* _Text excerpt_
=======

William Woodruff was born on December 24, 1795, on a small farm at Fire Place on Long Island, New York, the oldest of five sons born to Nathaniel Woodruff and Hannah Clarke Woodruff. His father died when Woodruff was twelve; two years later, his mother apprenticed him to Alden Spooner, a Sag Harbor, New York, printer who published the Suffolk Gazette. His original indenture document still exists, held at the Arkansas State Archives.
After his apprenticeship ended on his twenty-first birthday, Woodruff worked as a journeyman printer for book publishers in New York until 1818, when he headed west. After working briefly for a paper in Louisville, Kentucky, Woodruff accepted a job with Thomas Bradford of The Clarion, and Tennessee State Gazette in Nashville, Tennessee. Bradford encouraged Woodruff to move to Arkansas after Congress approved the long-awaited act creating Arkansas Territory on March 3, 1819. The new territory offered a prime opportunity for a printer who not only would be able to serve the growing population but, as the first printer in the territory, could expect to be named government printer.
Woodruff bought on credit “a small stock of old printing materials,” which included four bundles of paper, type cases, ink, incidentals, type, and a second-hand wooden Ramage press. He transported his equipment overland from Nashville to the Cumberland River, where he took passage on a keelboat down the Ohio River to Cairo, Illinois, and down the Mississippi River to Montgomery’s Point (Desha County) at the mouth of the White River. There was no public transport to Arkansas Post (Arkansas County), so Woodruff engaged a pirogue—a large dugout canoe—and two boatmen to take him the rest of the way.

=======

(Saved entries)

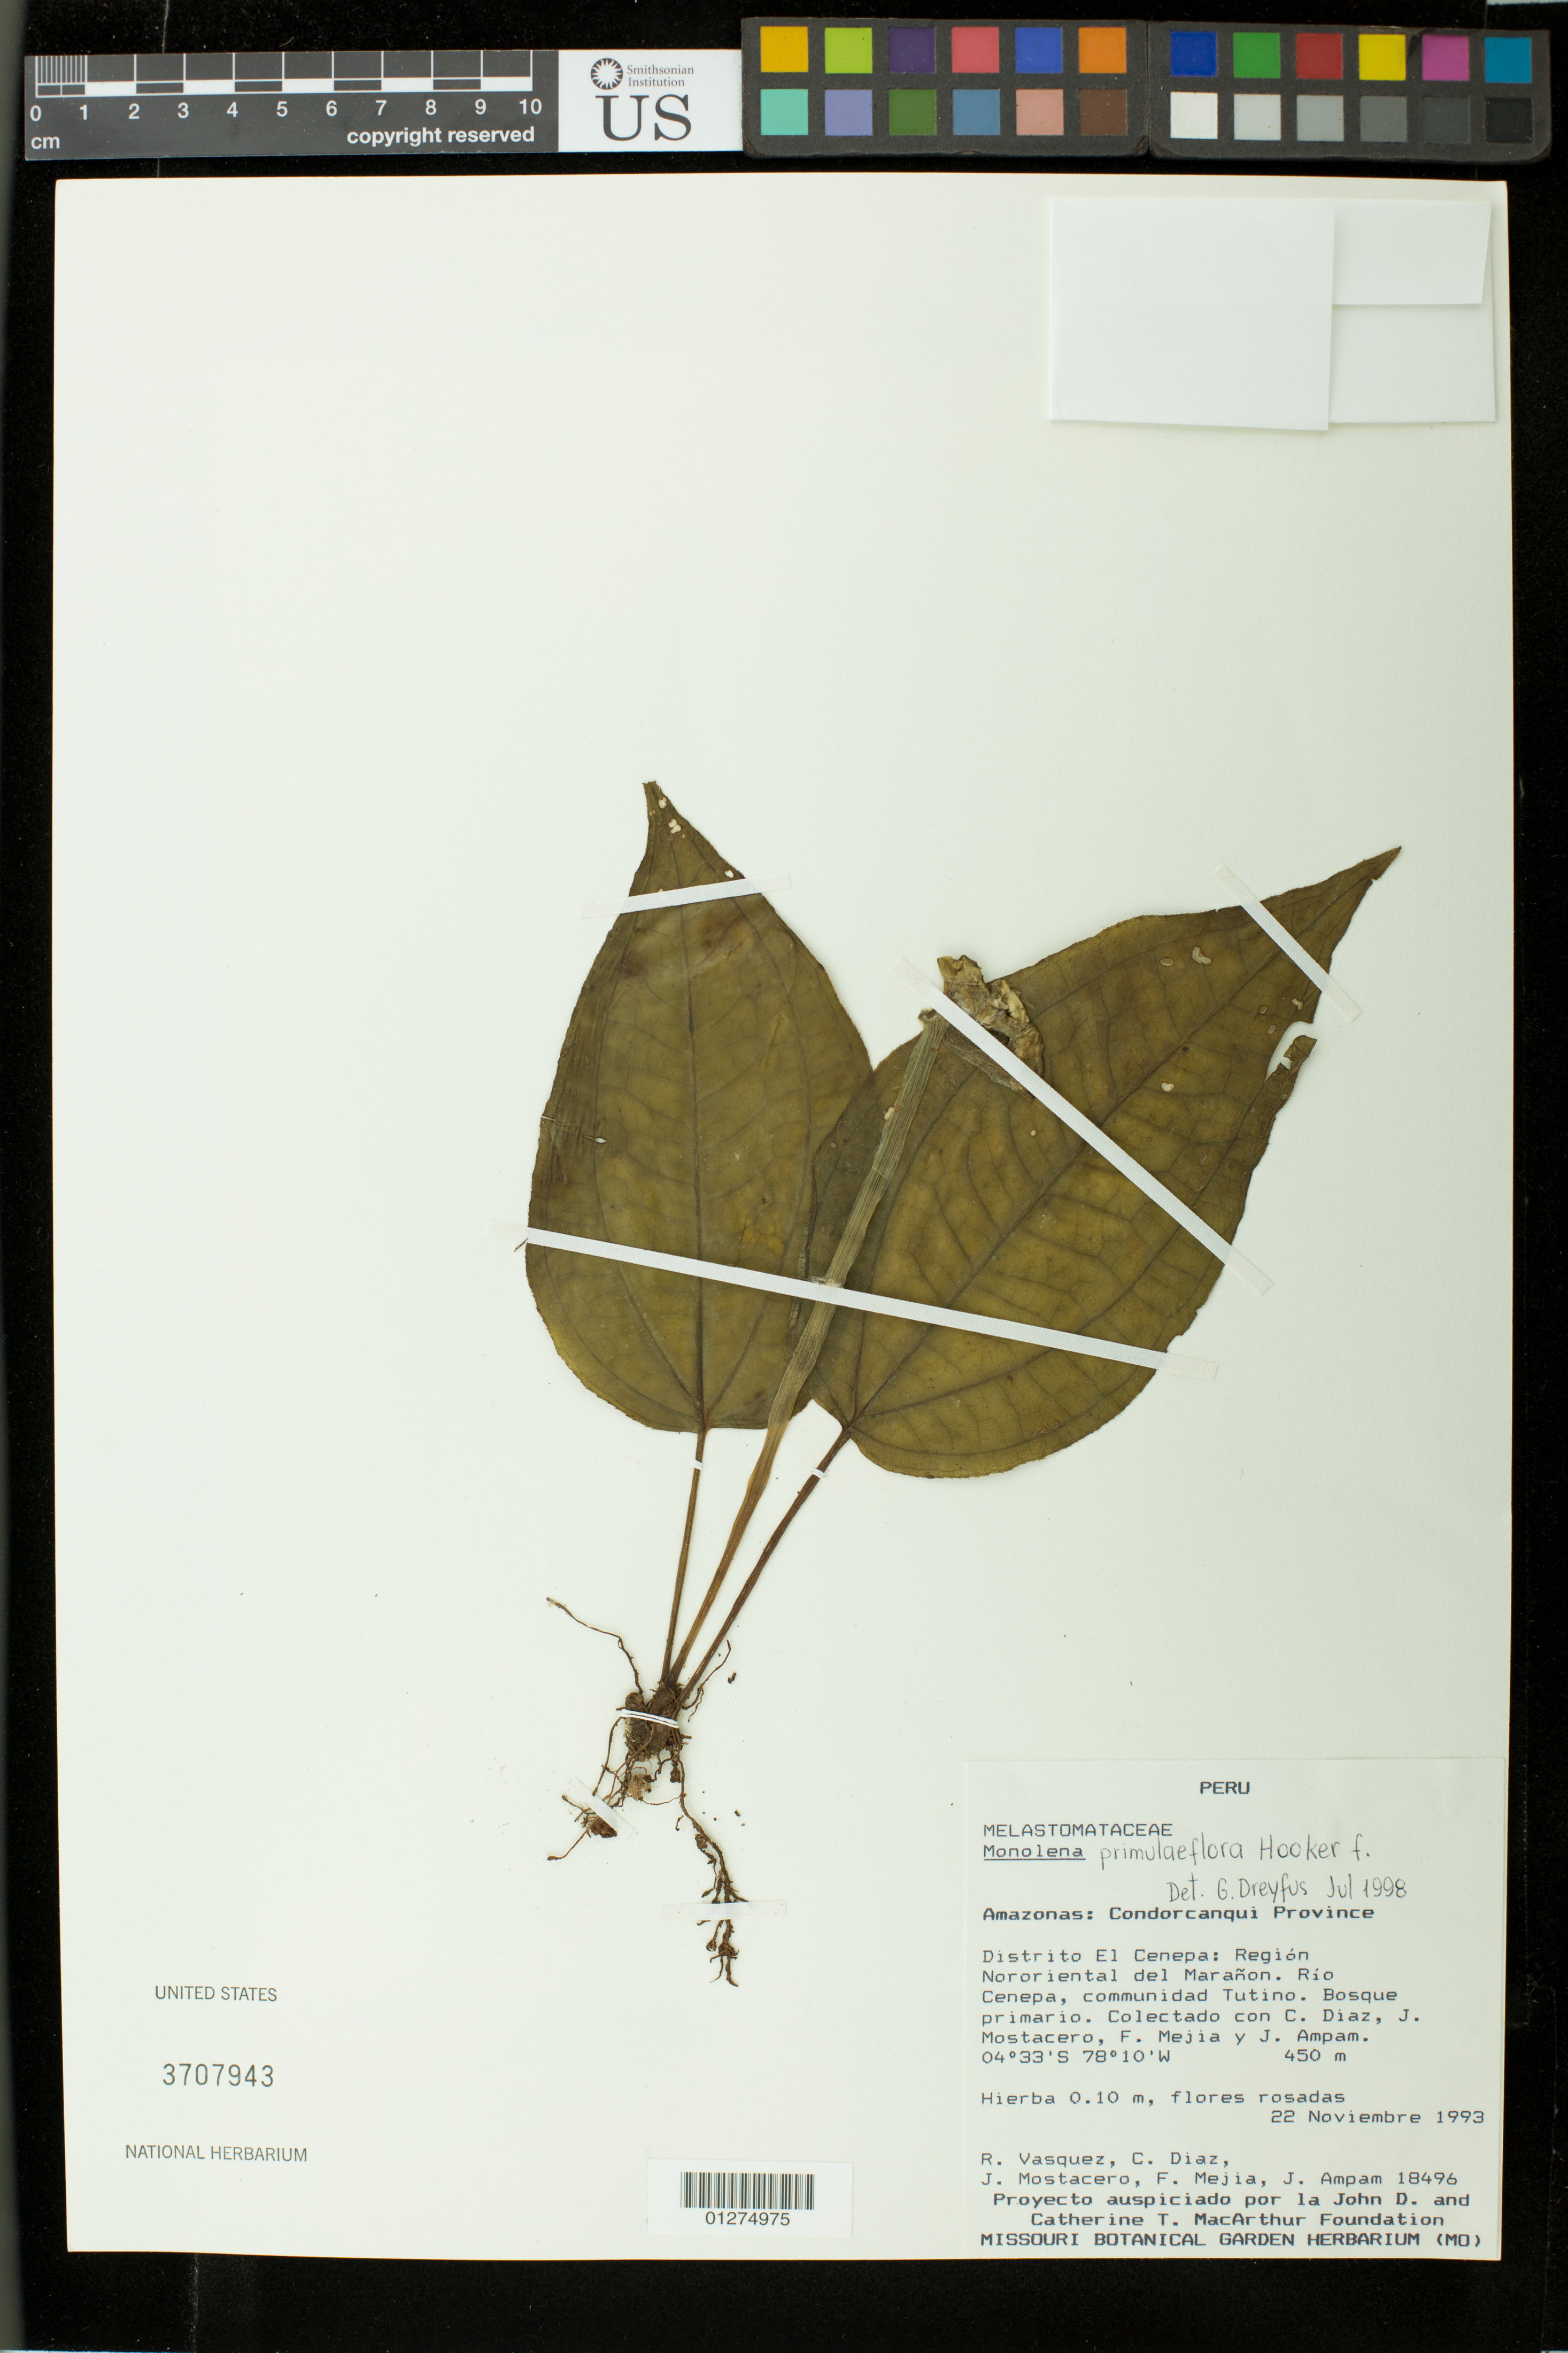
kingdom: Plantae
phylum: Tracheophyta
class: Magnoliopsida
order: Myrtales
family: Melastomataceae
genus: Monolena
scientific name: Monolena primulaeflora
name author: Hook. f.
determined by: Dreyfus, G.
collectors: R. Vásquez, C. Díaz, J. Mostacero, F. Mejia & J. Ampam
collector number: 18496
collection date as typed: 22 Nov 1993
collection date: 1993-11-22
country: Peru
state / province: Amazonas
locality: Prov. Condorcanqui, dtto. El Cenepa: región nororiental del Marañon, Río Cenepa, communidad Tutino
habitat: bosque primario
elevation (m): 450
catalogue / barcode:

=======

* _Tasks to carry out_
**A.** Update the listing by replacing "locality" with "site" and keeping everything else the same. Omit the pictures from your answer.
**B.** Please continue the text about William Woodruff from the point where it stops.
The listing has no connection to the text about William Woodruff.

* _Answers for the exercise_
**A.**
kingdom: Plantae
phylum: Tracheophyta
class: Magnoliopsida
order: Myrtales
family: Melastomataceae
genus: Monolena
scientific name: Monolena primulaeflora
name author: Hook. f.
determined by: Dreyfus, G.
collectors: R. Vásquez, C. Díaz, J. Mostacero, F. Mejia & J. Ampam
collector number: 18496
collection date as typed: 22 Nov 1993
collection date: 1993-11-22
country: Peru
state / province: Amazonas
site: Prov. Condorcanqui, dtto. El Cenepa: región nororiental del Marañon, Río Cenepa, communidad Tutino
habitat: bosque primario
elevation (m): 450
catalogue / barcode:

**B.**
Woodruff arrived at Arkansas Post on October 30 or 31, 1819, about six weeks after leaving Tennessee. He published the first issue of the Arkansas Gazette on November 20. In 1821, he published the first book printed in Arkansas, the 152-page Laws of the Territory of Arkansas. Before 1826, he had printed five territorial documents, two “Minutes of the Little Rock Association of Regular Baptists,” and one broadside appeal for a congressional candidate.
At the same time, Woodruff was developing his political and social connections, some of which would have long-term ramifications. Shortly after he arrived at Arkansas Post, Woodruff had his first run-in with Territorial Secretary Robert Crittenden. Haughty, aristocratic, and taking advantage of his almost unlimited power as acting governor, Crittenden was a force to contend with. However, Woodruff refused to allow Crittenden to dictate his editorial policy, and the die was cast. In short order, Woodruff jumped into the life of this new land, embroiling himself in the fiery—sometimes deadly—politics of the times. He chose sides as a Democrat and aligned himself with the powerful lawyer Chester Ashley, who became his close lifelong friend.
On November 22, 1821, an agreement was signed to move the territorial capital to Little Rock (Pulaski County). Two days later, Woodruff published the last issue of the Gazette from Arkansas Post, packed up his operations, and moved to the new capital. The first issue of the Gazette from Little Rock was published on December 29.
Woodruff married Jane Eliza Mills, the daughter of Abraham Mills, on November 14, 1827, in Little Rock. They had eleven children—four sons and seven daughters.
Woodruff made the Arkansas Gazette a success, selling it and buying it back several times. In 1846, when he could not repurchase the Gazette, he founded a new paper, the Arkansas Democrat. A few years later, when the Gazette was again available for purchase, he merged the two papers into the Arkansas State Gazette and Democrat.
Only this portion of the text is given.